• [Reading text]

--- START ---

The power circuit is probably pretty, pretty basic.

W. Curtis Preston:

And then, yeah, good times.

W. Curtis Preston:

May you live in interesting times?

Prasanna Malaiyandi:

Are we going to have a funeral for your uSB hub

W. Curtis Preston:

I don't think we'll have a funeral.

Prasanna Malaiyandi:

Here lies a USB hub.

Prasanna Malaiyandi:

It served me well.

W. Curtis Preston:

It's served me.

W. Curtis Preston:

Well, Curtis should have brought a surge protector.

W. Curtis Preston:

I want to move on.

Prasanna Malaiyandi:

What do you want to talk about?

W. Curtis Preston:

I want to talk about slow restores.

W. Curtis Preston:

This is seven ways to have a slow restore.

W. Curtis Preston:

Should be really popular as a podcast, seven ways to have a slow restore.

--- END ---

Stored data:
--- START ---

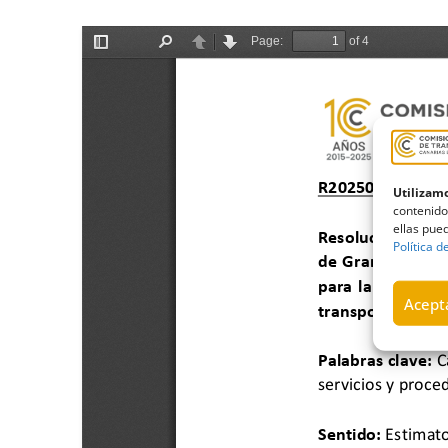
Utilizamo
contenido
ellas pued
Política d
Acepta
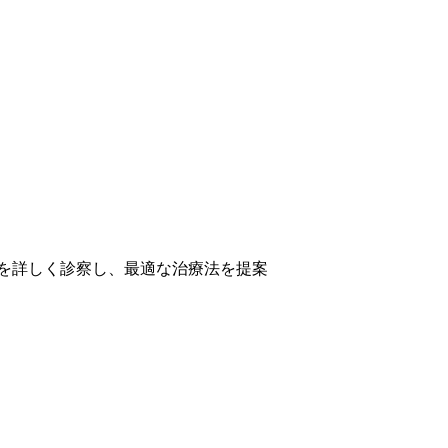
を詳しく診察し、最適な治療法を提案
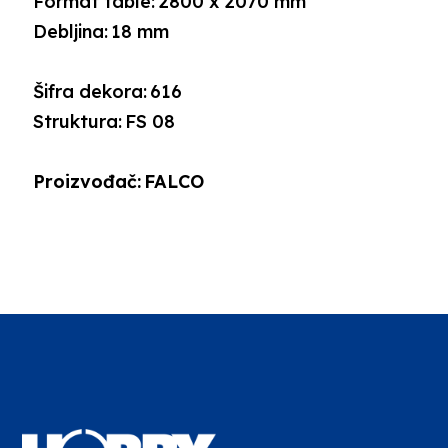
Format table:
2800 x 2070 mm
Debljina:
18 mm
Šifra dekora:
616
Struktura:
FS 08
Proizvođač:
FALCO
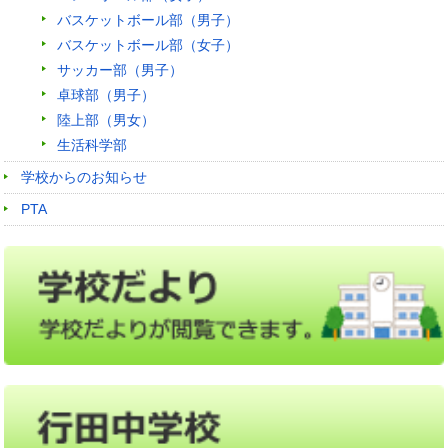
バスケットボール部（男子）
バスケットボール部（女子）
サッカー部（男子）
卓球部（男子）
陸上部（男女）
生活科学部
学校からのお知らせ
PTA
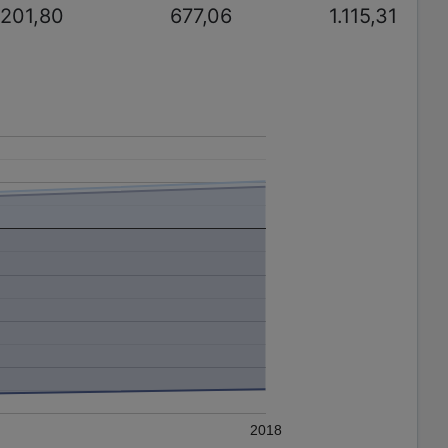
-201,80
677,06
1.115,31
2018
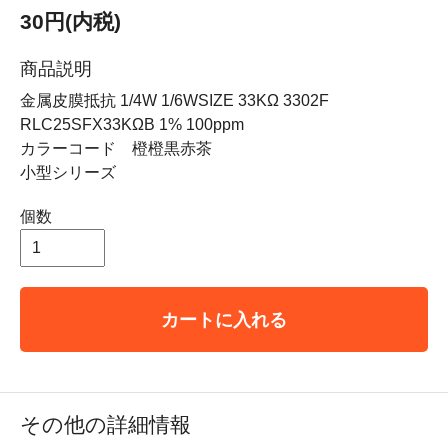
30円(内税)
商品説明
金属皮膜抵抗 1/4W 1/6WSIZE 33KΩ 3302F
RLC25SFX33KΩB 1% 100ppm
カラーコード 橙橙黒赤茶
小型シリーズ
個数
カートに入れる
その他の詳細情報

--- END ---
--- START ---

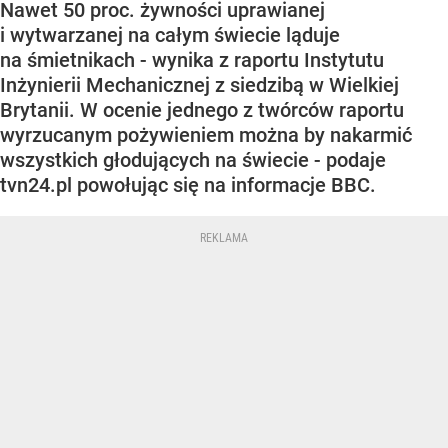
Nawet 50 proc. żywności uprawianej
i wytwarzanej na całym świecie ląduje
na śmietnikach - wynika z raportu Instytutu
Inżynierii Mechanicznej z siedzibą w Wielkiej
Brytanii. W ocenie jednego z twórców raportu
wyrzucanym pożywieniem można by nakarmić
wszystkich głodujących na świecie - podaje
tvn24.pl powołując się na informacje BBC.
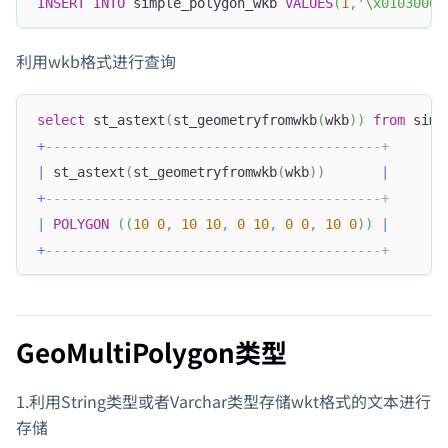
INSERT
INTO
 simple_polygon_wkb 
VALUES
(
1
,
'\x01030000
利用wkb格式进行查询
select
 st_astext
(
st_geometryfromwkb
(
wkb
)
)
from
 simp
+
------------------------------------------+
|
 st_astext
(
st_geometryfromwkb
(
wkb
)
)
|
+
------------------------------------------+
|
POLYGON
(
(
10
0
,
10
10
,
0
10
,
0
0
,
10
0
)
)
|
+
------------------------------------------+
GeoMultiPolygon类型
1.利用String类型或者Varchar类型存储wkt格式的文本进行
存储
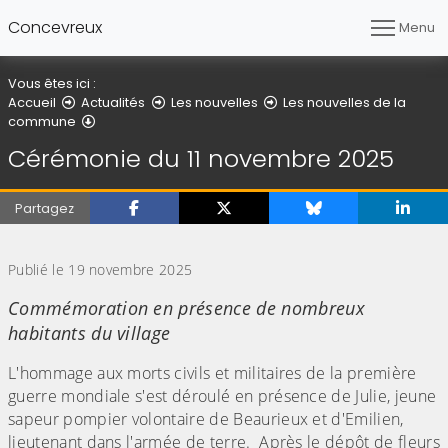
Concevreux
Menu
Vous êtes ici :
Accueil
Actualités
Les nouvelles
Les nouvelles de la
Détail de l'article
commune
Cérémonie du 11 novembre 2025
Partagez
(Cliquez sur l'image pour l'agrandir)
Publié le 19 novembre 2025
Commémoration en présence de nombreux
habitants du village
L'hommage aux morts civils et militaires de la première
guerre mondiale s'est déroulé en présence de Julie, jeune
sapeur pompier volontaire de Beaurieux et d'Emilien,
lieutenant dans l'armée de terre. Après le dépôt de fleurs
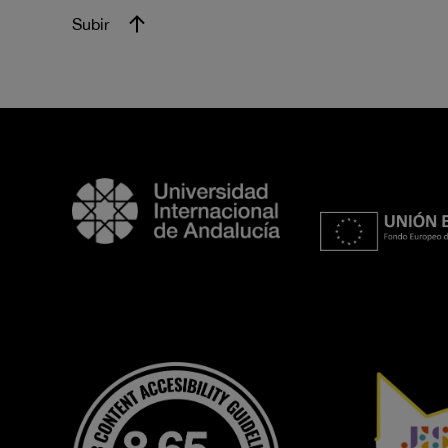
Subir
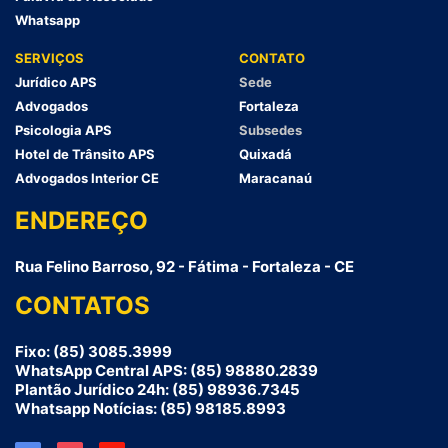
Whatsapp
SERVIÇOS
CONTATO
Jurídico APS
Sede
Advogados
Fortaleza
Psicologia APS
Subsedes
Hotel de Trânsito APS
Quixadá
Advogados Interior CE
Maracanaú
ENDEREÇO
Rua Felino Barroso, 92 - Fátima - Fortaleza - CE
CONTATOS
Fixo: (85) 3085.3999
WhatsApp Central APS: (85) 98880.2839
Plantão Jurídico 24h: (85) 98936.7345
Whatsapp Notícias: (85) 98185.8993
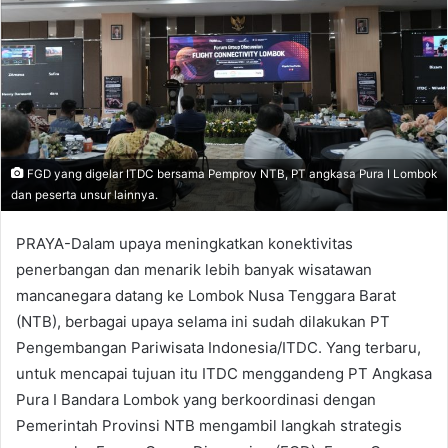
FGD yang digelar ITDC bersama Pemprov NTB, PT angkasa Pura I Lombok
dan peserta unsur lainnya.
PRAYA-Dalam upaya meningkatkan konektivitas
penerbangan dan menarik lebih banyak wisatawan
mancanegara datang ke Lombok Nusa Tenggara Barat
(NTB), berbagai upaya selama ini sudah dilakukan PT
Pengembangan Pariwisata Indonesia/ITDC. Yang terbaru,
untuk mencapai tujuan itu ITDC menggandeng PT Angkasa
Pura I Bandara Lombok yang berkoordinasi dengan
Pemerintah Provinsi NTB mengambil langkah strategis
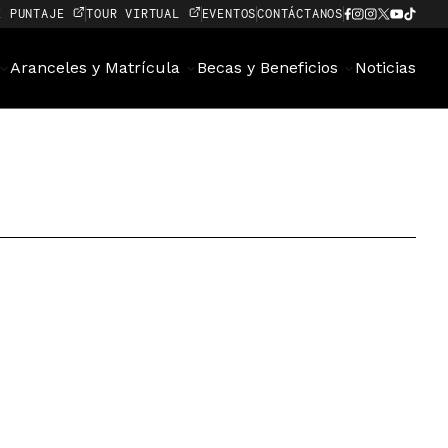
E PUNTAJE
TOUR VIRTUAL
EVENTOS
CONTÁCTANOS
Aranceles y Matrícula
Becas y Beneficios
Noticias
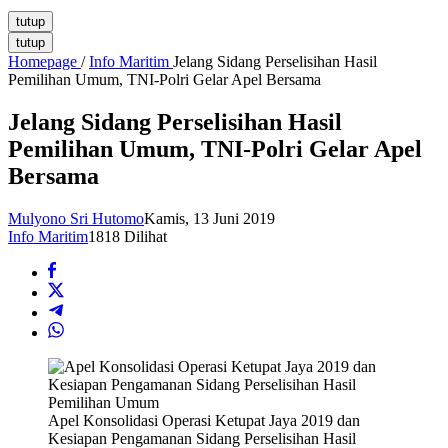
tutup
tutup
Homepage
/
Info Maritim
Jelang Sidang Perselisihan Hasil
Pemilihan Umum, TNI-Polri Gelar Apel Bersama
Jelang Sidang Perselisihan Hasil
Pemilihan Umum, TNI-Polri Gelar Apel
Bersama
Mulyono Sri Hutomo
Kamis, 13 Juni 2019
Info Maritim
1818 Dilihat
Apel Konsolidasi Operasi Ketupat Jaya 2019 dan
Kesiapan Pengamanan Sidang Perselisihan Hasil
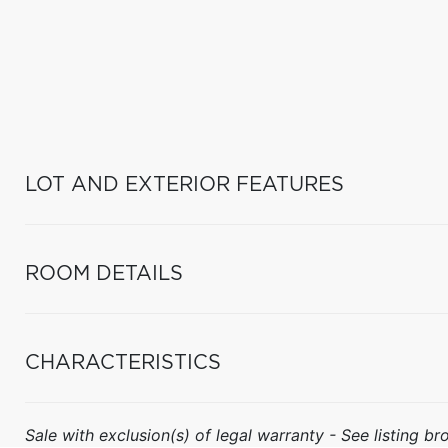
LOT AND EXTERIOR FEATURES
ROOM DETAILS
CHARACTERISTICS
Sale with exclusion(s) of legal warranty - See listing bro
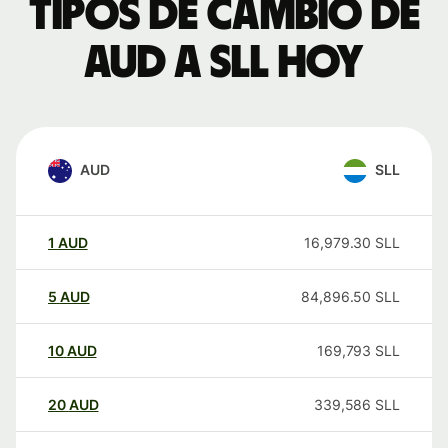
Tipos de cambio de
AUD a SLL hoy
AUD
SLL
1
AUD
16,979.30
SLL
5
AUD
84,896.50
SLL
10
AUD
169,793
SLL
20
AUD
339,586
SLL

--- END ---
--- START ---

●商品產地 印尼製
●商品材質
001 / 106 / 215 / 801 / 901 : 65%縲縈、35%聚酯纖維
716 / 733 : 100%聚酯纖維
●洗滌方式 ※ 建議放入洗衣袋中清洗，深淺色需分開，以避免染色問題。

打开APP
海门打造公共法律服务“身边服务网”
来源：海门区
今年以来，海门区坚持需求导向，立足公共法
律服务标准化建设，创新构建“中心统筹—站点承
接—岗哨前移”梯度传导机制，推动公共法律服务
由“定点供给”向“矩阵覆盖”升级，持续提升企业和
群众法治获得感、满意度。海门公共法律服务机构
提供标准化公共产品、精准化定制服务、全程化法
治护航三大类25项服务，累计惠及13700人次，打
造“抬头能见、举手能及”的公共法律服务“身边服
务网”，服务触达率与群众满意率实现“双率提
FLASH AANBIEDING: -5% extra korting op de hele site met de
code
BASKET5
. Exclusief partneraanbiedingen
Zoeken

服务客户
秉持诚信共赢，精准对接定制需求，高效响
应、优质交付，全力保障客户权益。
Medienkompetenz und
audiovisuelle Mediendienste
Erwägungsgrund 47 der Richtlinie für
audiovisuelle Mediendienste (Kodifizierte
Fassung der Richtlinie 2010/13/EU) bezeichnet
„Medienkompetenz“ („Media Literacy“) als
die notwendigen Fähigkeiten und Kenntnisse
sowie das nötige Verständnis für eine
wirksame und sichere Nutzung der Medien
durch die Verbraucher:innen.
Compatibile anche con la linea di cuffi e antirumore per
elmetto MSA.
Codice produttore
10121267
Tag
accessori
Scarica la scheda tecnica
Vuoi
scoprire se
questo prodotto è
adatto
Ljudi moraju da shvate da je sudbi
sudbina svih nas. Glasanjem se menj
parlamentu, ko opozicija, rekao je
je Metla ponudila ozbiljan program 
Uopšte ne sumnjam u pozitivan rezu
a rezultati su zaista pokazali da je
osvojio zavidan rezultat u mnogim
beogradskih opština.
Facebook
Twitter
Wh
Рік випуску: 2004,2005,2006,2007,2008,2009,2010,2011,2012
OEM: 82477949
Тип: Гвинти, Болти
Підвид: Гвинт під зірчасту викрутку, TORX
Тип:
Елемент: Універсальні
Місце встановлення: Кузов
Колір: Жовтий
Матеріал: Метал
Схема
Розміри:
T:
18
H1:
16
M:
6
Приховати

--- END ---

• [Work instruction A]
Transcribe the passage of the podcast transcript that opens with the words containing "Well, Curtis should" and closes with "about slow restores.".
• [Work instruction B]
Write the next part of the podcast transcript on slow restores, beginning after its final line.

• [Written answer A]
Well, Curtis should have brought a surge protector.

W. Curtis Preston:

I want to move on.

Prasanna Malaiyandi:

What do you want to talk about?

W. Curtis Preston:

I want to talk about slow restores.

• [Written answer B]
W. Curtis Preston:

And, uh, it's based on this article that I found on network world, this guy seems

W. Curtis Preston:

to really knows what he's talking about.

W. Curtis Preston:

What do you think?

Prasanna Malaiyandi:

Who was it?

Prasanna Malaiyandi:

The

W. Curtis Preston:

Uh, it's a W.

W. Curtis Preston:

Curtis Preston, that guy.

Prasanna Malaiyandi:

Is he a relative of yours?

W. Curtis Preston:

He is related He is related.

W. Curtis Preston:

Uh, I see him on a pretty regular basis.

W. Curtis Preston:

Uh, although sometimes when I'm looking at him, uh, I

Prasanna Malaiyandi:

He's dashing.

W. Curtis Preston:

Oh, he's, he's gorgeous.

W. Curtis Preston:

Uh, and um, I like the picture that they have on the article.

W. Curtis Preston:

Just some random dude looking into some sort of computer innards, like

W. Curtis Preston:

he's going to figure out anything, but.

W. Curtis Preston:

You know what I mean?

W. Curtis Preston:

Like you look at that picture.

W. Curtis Preston:

What's that guy going to figure out.

Prasanna Malaiyandi:

Speaker:

everything in the world,

W. Curtis Preston:

Yeah.

W. Curtis Preston:

So I I'd like to start this podcast with a story.

Prasanna Malaiyandi:

not our disclaimer.

W. Curtis Preston:

oh yeah, sure.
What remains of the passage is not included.